As suggested by Assistant DA Rolater, the current Collin County DA’s office subscribes to a fairly narrow interpretation of the U.S. Constitution and the Texas Constitution, as well as commonly accepted ethical guidelines for lawyers.

The U.S. Supreme Court has held that the Due Process Clause of the Constitution requires that a judge “not only must be unbiased but also must avoid even the appearance of bias.” The Texas Constitution bars a judge from sitting in a case “where either of the parties may be connected with the judge, either by affinity or consanguinity.” As district attorney, O’Connell represented the State of Texas, the party seeking to execute Hood. The Texas constitution further states that, “Public policy demands that the judge who sits in a case act with absolute impartiality. Beyond the demand that a judge be impartial, however, is the requirement that a judge appear to be impartial so that no doubts or suspicions exist as to the fairness or integrity of the court.”

The Texas Bar Association’s rules of conduct require “a lawyer who knows that a judge has committed a violation of applicable rules of judicial conduct that raises a substantial question as to the judge’s fitness for office shall inform the appropriate authority.”

The American Bar Association’s Model Code of Judicial Conduct provides that, “A judge shall disqualify himself or herself in a proceeding in which the judge’s impartiality might reasonably be questioned.” When there is doubt, a judge is obliged to disclose information that lawyers might consider relevant to the question of disqualification.

The Texas State Commission on Judicial Conduct is apparently looking into the case.
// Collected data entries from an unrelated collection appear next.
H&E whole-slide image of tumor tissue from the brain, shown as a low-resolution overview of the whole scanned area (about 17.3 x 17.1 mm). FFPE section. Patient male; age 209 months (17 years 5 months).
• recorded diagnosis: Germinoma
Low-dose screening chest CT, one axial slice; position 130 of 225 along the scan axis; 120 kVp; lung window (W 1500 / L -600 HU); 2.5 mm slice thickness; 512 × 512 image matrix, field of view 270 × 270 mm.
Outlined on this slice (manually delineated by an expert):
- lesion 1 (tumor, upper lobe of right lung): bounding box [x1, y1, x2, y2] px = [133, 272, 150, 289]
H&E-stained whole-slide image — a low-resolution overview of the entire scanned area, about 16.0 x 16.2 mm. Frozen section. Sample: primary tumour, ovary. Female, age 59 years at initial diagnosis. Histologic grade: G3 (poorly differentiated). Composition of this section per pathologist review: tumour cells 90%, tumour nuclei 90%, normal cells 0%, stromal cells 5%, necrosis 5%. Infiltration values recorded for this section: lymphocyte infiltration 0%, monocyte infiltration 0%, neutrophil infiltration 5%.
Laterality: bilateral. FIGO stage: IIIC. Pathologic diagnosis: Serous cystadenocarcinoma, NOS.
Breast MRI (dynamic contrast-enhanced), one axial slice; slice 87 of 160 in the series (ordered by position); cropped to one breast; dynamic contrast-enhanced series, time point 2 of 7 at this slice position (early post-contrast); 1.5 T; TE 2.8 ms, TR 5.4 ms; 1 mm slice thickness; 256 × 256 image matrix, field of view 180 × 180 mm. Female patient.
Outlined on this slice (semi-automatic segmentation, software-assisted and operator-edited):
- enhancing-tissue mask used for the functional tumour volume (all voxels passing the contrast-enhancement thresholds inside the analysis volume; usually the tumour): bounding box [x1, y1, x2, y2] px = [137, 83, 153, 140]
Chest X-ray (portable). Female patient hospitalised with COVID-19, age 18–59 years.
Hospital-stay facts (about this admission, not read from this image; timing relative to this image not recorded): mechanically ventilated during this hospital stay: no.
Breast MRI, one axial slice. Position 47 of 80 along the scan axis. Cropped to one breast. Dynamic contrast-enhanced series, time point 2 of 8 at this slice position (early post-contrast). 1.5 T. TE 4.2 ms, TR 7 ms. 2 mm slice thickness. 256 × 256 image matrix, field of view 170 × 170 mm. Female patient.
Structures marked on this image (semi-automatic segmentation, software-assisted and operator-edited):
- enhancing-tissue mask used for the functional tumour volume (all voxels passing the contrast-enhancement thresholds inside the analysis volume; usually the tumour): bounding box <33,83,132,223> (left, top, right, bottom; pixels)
Matthew Goeller, a former assistant district attorney at the time of the Hood trial signed an affidavit in June stating that it was "common knowledge in the district Attorney's Office, and the Collin County Bar, in general," that O'Connell and Holland had a "romantic relationship," which was ongoing from at least 1987 until 1993. So far, Goeller is the only lawyer from the DA’s office office who has stated publicly that this raised questions about the judge’s “impartiality.”

His concerns were given an enormous boost late last week when Texas Attorney General Greg Abbott took the extraordinary step of filing an amicus brief on behalf of Hood, a convicted and condemned murderer, citing what he called "the unique and extraordinary circumstances concerning the trial of this case." Abbott called for a thorough review of the case and the alleged romance by the "appropriate trial court," while making clear that he views the allegations of an affair as "unsubstaniated." Abbott’s instincts were vindicated by the depositions in Judge Brewer’s courtroom.

Hood’s lawyers were delighted that their client’s execution was stayed, but they were frustrated that the court failed to address the affair because they believe Hood’s conviction should be overturned. David Dow, director of litigation at the Texas Defender Service who has been working on Hood’s defense said, “Our first objective is to get Mr. Hood an entirely new trial.” Dow believes the CCA decided to rule on the jury instruction issue because, “It was yet another opportunity to avoid addressing the elephant in the room,” the intimate relationship between Holland and O’Connell. Hood's lawyers had asked eight of the nine members of the CCA to recuse themselves from the case because they had all served with Judge Holland when she was on that court. That motion was denied.

Richard Ellis said Hood’s legal team plans to pursue the judicial misconduct claim to win a new trial and to argue Hood’s claim of innocence. Ellis says that DNA from the crime scene has never been properly tested and that there are other forensic issues no court has ever examined.

Hood has had six execution dates thus far. He came within hours of execution in June when the time limit on his execution warrant ran out.